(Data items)

◇ ◇ ◇ ◇ ◇

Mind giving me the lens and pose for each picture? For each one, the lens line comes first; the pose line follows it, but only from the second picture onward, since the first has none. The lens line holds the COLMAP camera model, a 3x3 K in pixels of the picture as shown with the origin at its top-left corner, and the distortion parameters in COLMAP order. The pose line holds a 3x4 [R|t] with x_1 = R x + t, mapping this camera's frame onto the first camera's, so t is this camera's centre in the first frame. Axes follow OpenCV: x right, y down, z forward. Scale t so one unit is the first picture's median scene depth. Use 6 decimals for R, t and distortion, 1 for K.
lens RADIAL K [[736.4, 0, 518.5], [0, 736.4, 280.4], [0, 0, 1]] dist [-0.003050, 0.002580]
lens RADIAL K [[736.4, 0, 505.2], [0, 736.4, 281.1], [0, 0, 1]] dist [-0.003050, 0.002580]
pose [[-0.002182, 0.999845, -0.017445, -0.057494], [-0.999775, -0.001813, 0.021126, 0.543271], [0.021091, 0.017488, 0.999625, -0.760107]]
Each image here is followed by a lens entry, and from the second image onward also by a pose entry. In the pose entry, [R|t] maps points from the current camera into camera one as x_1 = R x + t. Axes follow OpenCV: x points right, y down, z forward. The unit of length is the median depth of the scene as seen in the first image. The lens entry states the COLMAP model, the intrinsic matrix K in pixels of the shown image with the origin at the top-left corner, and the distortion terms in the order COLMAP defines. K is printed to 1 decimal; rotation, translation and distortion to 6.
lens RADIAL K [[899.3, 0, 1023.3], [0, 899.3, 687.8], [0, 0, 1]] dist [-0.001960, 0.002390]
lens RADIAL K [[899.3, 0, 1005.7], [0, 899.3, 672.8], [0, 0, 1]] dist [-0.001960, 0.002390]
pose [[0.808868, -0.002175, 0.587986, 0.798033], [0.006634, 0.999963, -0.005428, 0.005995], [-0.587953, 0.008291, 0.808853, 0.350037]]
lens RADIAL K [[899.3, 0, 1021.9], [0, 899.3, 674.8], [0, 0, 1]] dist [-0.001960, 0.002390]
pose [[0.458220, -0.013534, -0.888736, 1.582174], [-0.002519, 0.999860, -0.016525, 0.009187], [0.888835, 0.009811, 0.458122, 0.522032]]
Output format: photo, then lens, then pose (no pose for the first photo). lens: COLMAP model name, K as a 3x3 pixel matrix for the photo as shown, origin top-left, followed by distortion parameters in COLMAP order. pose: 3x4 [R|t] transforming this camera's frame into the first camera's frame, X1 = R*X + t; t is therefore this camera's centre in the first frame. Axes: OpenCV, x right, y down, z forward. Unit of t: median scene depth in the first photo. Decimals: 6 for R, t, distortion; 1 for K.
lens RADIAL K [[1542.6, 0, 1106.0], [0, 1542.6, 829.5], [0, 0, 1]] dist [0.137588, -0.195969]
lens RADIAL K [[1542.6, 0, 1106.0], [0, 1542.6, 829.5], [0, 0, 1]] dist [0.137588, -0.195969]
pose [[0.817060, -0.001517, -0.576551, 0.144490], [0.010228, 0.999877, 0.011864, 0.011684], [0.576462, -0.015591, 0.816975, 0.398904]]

◇ ◇ ◇ ◇ ◇

**Required action:** Reproduce every line of the data items above without any changes.

**Output:**
Mind giving me the lens and pose for each picture? For each one, the lens line comes first; the pose line follows it, but only from the second picture onward, since the first has none. The lens line holds the COLMAP camera model, a 3x3 K in pixels of the picture as shown with the origin at its top-left corner, and the distortion parameters in COLMAP order. The pose line holds a 3x4 [R|t] with x_1 = R x + t, mapping this camera's frame onto the first camera's, so t is this camera's centre in the first frame. Axes follow OpenCV: x right, y down, z forward. Scale t so one unit is the first picture's median scene depth. Use 6 decimals for R, t and distortion, 1 for K.
lens RADIAL K [[736.4, 0, 518.5], [0, 736.4, 280.4], [0, 0, 1]] dist [-0.003050, 0.002580]
lens RADIAL K [[736.4, 0, 505.2], [0, 736.4, 281.1], [0, 0, 1]] dist [-0.003050, 0.002580]
pose [[-0.002182, 0.999845, -0.017445, -0.057494], [-0.999775, -0.001813, 0.021126, 0.543271], [0.021091, 0.017488, 0.999625, -0.760107]]
Each image here is followed by a lens entry, and from the second image onward also by a pose entry. In the pose entry, [R|t] maps points from the current camera into camera one as x_1 = R x + t. Axes follow OpenCV: x points right, y down, z forward. The unit of length is the median depth of the scene as seen in the first image. The lens entry states the COLMAP model, the intrinsic matrix K in pixels of the shown image with the origin at the top-left corner, and the distortion terms in the order COLMAP defines. K is printed to 1 decimal; rotation, translation and distortion to 6.
lens RADIAL K [[899.3, 0, 1023.3], [0, 899.3, 687.8], [0, 0, 1]] dist [-0.001960, 0.002390]
lens RADIAL K [[899.3, 0, 1005.7], [0, 899.3, 672.8], [0, 0, 1]] dist [-0.001960, 0.002390]
pose [[0.808868, -0.002175, 0.587986, 0.798033], [0.006634, 0.999963, -0.005428, 0.005995], [-0.587953, 0.008291, 0.808853, 0.350037]]
lens RADIAL K [[899.3, 0, 1021.9], [0, 899.3, 674.8], [0, 0, 1]] dist [-0.001960, 0.002390]
pose [[0.458220, -0.013534, -0.888736, 1.582174], [-0.002519, 0.999860, -0.016525, 0.009187], [0.888835, 0.009811, 0.458122, 0.522032]]
Output format: photo, then lens, then pose (no pose for the first photo). lens: COLMAP model name, K as a 3x3 pixel matrix for the photo as shown, origin top-left, followed by distortion parameters in COLMAP order. pose: 3x4 [R|t] transforming this camera's frame into the first camera's frame, X1 = R*X + t; t is therefore this camera's centre in the first frame. Axes: OpenCV, x right, y down, z forward. Unit of t: median scene depth in the first photo. Decimals: 6 for R, t, distortion; 1 for K.
lens RADIAL K [[1542.6, 0, 1106.0], [0, 1542.6, 829.5], [0, 0, 1]] dist [0.137588, -0.195969]
lens RADIAL K [[1542.6, 0, 1106.0], [0, 1542.6, 829.5], [0, 0, 1]] dist [0.137588, -0.195969]
pose [[0.817060, -0.001517, -0.576551, 0.144490], [0.010228, 0.999877, 0.011864, 0.011684], [0.576462, -0.015591, 0.816975, 0.398904]]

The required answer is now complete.